Robert looked at the all-male crowd of losers, and thought to himself, ‘This is about as many fans as we could hope to get, so I’d better just pay this rip-off son of a b***h and be done with it!’
As they waited for Lozenge to finish their set, Sir Robert was still pissed, but the truth was, they needed the exposure. After all, you had to start somewhere. But $100?
Lozenge’s last song ground painfully to a halt, and it was time for Sledgehammer Nightmare to load their equipment onto the ‘stage’. They were ready, and Sir Robert said into the microphone,
“We’re Sledgehammer Nightmare, and you’d better find something to hold onto, because we’re going to rock heavy!”
The kid directly in front of the ‘stage’ grabbed his own crotch, and several of those around him appeared to laugh, but their laughter was drown out by an ungodly assault of noise from Sledgehammer Nightmare’s amplifiers.

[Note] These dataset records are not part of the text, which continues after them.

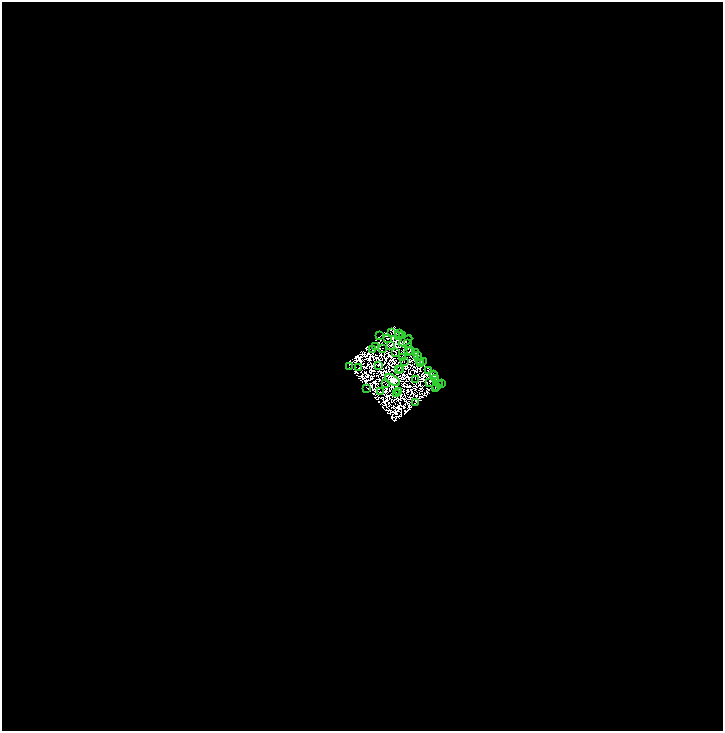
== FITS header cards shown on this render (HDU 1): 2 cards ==
NAXIS1  =                 1442
NAXIS2  =                 1458

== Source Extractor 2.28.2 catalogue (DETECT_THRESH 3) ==
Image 1442 x 1458 px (HDU 1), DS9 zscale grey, zoomed out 1/2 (1 PNG px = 2 x 2 image px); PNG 725 x 733 px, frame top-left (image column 2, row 1458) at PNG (2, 2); each listed source drawn as its Kron ellipse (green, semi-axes under 4 px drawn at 4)
Background 0.312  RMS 1.1e-04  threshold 3.25e-04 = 3 sigma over >= 5 px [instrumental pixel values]
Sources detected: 171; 127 cannot appear on this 1/2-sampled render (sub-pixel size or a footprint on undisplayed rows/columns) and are neither listed nor drawn; the other 44 listed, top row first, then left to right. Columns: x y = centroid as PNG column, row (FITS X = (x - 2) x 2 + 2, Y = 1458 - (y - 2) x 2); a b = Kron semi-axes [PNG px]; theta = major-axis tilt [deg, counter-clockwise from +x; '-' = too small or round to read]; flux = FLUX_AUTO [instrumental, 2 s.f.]
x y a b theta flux
391 333 2 1 - 57
400 333 2 1 - 27
380 336 2 1 - 0.3
398 336 2 1 - 51
402 336 2 1 - 28
387 338 3 1 - 120
406 341 7 4 31 3.9
408 343 2 1 - 18
391 345 2 1 - 46
375 346 2 1 - 21
382 348 2 1 - 16
372 349 2 1 - 29
409 351 2 1 - 41
411 351 3 1 - 6.3
396 352 2 1 - 35
415 353 2 1 - 0.76
417 355 2 2 - 58
402 357 2 1 - 77
420 360 3 2 - 16
404 361 2 1 - 54
423 362 2 2 - 57
421 364 2 1 - 27
378 365 2 1 - 39
349 367 2 1 - 14
358 367 2 1 - 2.1
399 370 2 1 - 40
401 370 2 1 - 16
429 371 4 2 - 61
433 374 2 2 - 14
434 376 3 2 - 91
436 378 3 1 - 18
416 379 2 1 - 1.4
393 380 8 4 -32 35000
386 383 2 1 - 2.2
430 383 2 1 - 33
441 383 2 1 - 47
440 384 2 1 - 27
436 387 2 1 - 27
367 388 3 2 - 43
435 388 2 1 - 88
380 391 2 1 - 7.6
399 392 2 1 - 19
396 393 2 1 - 41
415 402 2 1 - 18
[127 sub-pixel or undisplayed-footprint detections neither listed nor drawn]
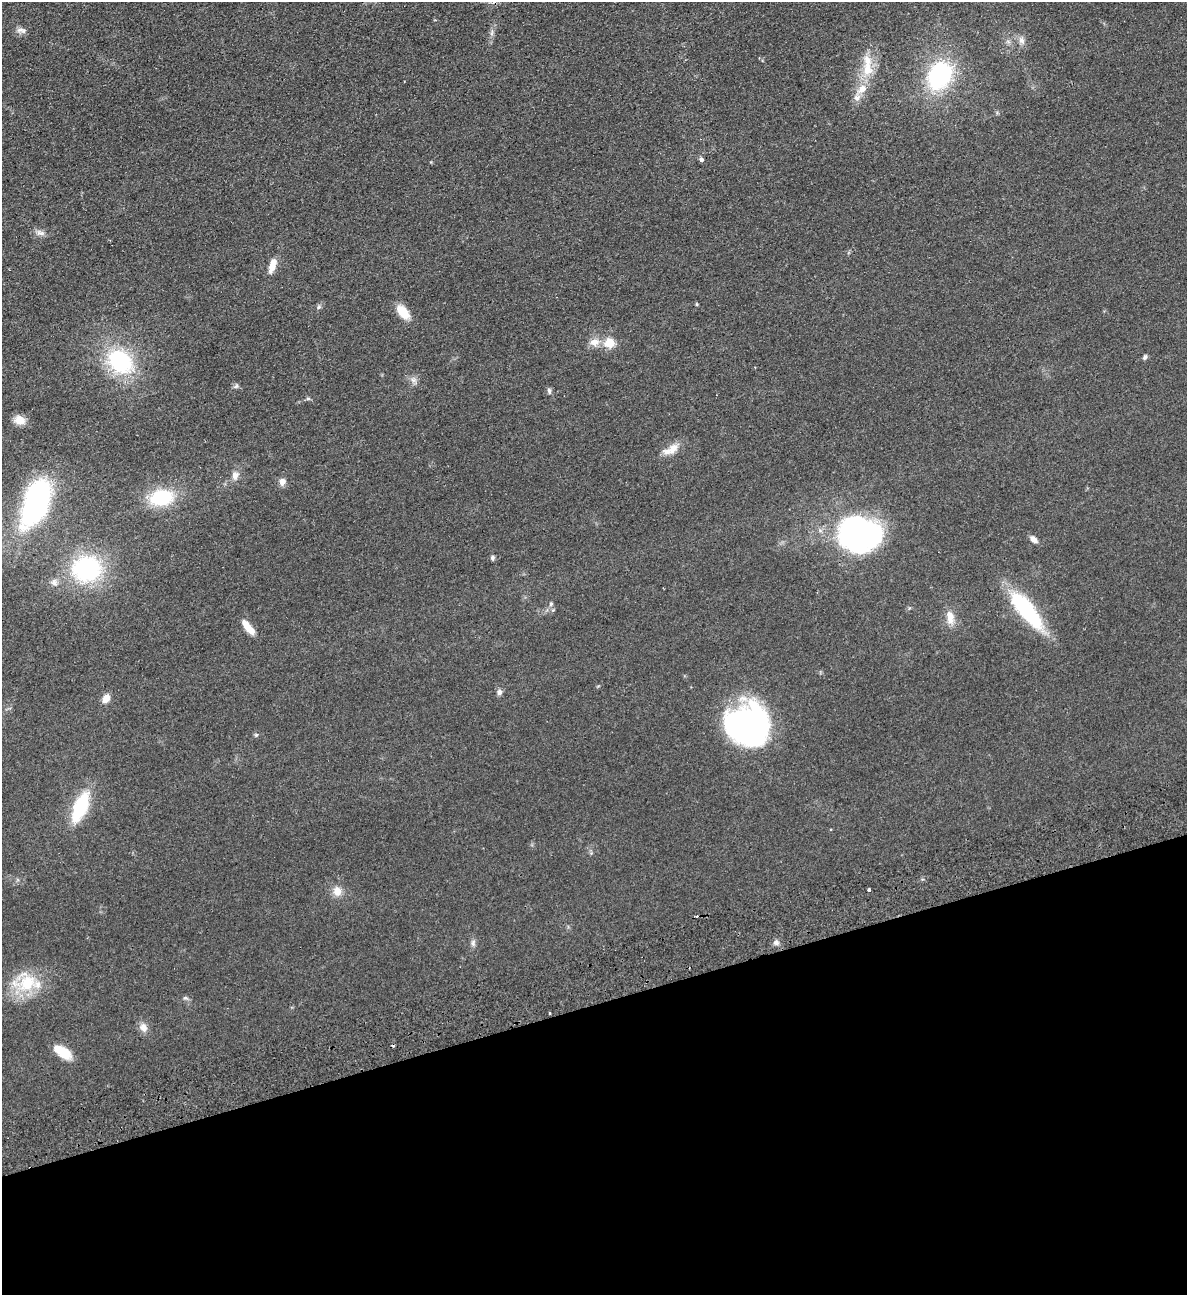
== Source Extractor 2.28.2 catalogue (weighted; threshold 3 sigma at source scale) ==
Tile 14 of 4 x 4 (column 2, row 4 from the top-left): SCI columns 1471-2655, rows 57-1349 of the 5189 x 5283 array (HDU 1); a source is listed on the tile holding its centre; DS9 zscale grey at full resolution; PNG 1189 x 1297 px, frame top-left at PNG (2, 2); no overlay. Shown black and unused: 22% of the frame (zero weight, under 2 of 3 exposures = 3% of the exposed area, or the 3 px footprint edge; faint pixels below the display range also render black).
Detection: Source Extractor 2.28.2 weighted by HDU 2 'WHT'; one run over the whole footprint, this tile lists its part. Background 0.0822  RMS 0.0093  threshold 0.0419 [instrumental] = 3 sigma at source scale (4.5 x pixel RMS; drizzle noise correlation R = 1.50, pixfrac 1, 0.05/0.05 arcsec/px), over >= 5 px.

“Yeah! Yeah! Yeah!” screamed Robert.
Unbelievably, they had received wild cheering and applause after their first song, and if anything, it had only increased. They had been called back for three encores, and everyone was sky-high backstage after they had managed to escape the cheering fans! Granted, it was only 40 people, but this was what Sir Robert had been anticipating; the adulation and hero-worship; it was powerful stuff; his theory about mixing opera and death-metal had been confirmed!